As Basl mentions, gaining the support of a state veterans affairs department is immensely helpful. In Washington, the director of the WDVA prepared a letter and e-mail to send to his colleagues around the nation, praising the collaborative Vets Corps program. Press releases publicizing partnerships between State Commissions and veteran-serving organizations are also a good tool to advance the work.

Testimonials and public service announcements that feature veterans can help put a face and a voice on the need to re-engage former servicemen and women in the community and the transformative power of national service. Following are two examples prepared by the Corporation, featuring Washington veterans Timm Lovitt and Gary Gray.

Video: My American Story - Timm Lovitt

My American Story - Timm Lovitt

Video: My American Story - Gary Gray

My American Story - Gary Gray

Brochures detailing the benefits of national service for veterans can be distributed on military bases, Veterans Affairs clinics and hospitals, and other locations where veterans gather.
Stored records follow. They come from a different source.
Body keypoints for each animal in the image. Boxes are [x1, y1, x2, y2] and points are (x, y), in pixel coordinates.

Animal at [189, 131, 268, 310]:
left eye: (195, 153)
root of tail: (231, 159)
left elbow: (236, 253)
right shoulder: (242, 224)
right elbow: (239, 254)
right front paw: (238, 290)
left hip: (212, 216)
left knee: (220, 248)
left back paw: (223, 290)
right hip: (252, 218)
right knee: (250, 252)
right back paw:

The Washington Vet Corps has a brochure that helps veterans enrolling in college understand their educational benefits.

Washington commissioned a focus group study that captured the experiences of three Vet Corps members. The interviews revealed that the veterans went through four stages after discharge and during their period of AmeriCorps service: an initial desire to disconnect from military culture; an impulse to reconnect with the service once again; a search and yearning for meaningful work; and a healing process that came about as a direct result of peer-to-peer connections.